Metadata-Version: 2.1
Name: spark-ai-cli
Version: 0.1.0
Summary: SparkAI on CLI
Author: Lucas Miranda
Author-email: lucas-m@outlook.com
Requires-Python: >=3.10,<4.0
Classifier: Programming Language :: Python :: 3
Classifier: Programming Language :: Python :: 3.10
Classifier: Programming Language :: Python :: 3.11
Requires-Dist: plotly (>=5.15.0,<6.0.0)
Requires-Dist: pyarrow (>=12.0.1,<13.0.0)
Requires-Dist: pyspark (>=3.4.1,<4.0.0)
Requires-Dist: pyspark-ai (>=0.1.8,<0.2.0)
Requires-Dist: typer (>=0.9.0,<0.10.0)
Description-Content-Type: text/markdown

# PySparkAI CLI

SparkAI on CLI

## Installation

### Prerequisites

Java JDK 8 is required as a dependency of spark/pyspark itself. Make sure to have the JAVA_HOME environment variable setup as well.

If your environment is already configured to run pyspark applications, you are good to go.

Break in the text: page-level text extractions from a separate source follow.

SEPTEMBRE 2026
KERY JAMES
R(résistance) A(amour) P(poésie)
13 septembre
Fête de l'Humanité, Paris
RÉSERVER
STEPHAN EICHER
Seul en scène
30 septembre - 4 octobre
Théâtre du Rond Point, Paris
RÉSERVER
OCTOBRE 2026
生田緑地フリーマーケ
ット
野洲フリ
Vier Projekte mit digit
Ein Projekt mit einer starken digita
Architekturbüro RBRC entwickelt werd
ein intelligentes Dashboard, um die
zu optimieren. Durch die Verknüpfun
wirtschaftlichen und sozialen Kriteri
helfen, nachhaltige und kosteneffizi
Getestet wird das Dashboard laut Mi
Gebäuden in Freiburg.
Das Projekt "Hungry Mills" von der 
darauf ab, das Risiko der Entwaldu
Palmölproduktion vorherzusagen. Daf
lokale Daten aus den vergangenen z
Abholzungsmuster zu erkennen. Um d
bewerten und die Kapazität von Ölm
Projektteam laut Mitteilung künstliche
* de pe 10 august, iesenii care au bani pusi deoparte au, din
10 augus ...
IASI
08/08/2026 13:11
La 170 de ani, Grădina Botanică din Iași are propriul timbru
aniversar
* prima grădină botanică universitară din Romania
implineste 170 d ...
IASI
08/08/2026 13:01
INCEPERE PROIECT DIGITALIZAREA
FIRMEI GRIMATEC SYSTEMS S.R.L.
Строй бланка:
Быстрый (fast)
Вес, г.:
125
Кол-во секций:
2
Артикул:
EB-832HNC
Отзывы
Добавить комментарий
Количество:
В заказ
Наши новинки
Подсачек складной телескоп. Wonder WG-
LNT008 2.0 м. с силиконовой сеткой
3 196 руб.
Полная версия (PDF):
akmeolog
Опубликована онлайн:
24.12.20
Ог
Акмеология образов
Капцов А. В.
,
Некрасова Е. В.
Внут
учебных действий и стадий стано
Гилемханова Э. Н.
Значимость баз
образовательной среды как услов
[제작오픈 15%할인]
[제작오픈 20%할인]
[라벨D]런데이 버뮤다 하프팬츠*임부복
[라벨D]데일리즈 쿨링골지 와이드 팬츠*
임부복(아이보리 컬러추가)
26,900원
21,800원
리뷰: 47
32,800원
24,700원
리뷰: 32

### Setup your environment

Setup OpenAI API key in environment variables:

```sh
export OPENAI_API_KEY='sk-...'
```

To use Google's search mechanism to find data on web, you must also setup Google API key in environment variables:

```sh
export GOOGLE_API_KEY='...'
```

### Install pyspark-ai-cli

```sh
pip install git+https://github.com/lucas-lm/spark-ai-cli
```

## Usage

Call CLI in your shell

```sh
python -m pyspark-ai "https://github.com/topics/google --limit=20"
```

Applying transformations over the source data:

```sh
pyspark-ai https://github.com/topics/google --transform "top 3 python repos with more stars"
```

By default the LLM used behind the scenes is `gpt-3.5-turbo`, but you can change it with `--gpt-model-name` flag:

```sh
pyspark-ai "https://github.com/topics/google" --transform "show me programming languages by stars from the most stared to the less stared" --gpt-model-name "gpt-4" --limit 20
```

Only OpenAI's LLMs are supported in the current version.

> **Warning**
>
> GPT-4 may be not be generally available, so you may face issues on it.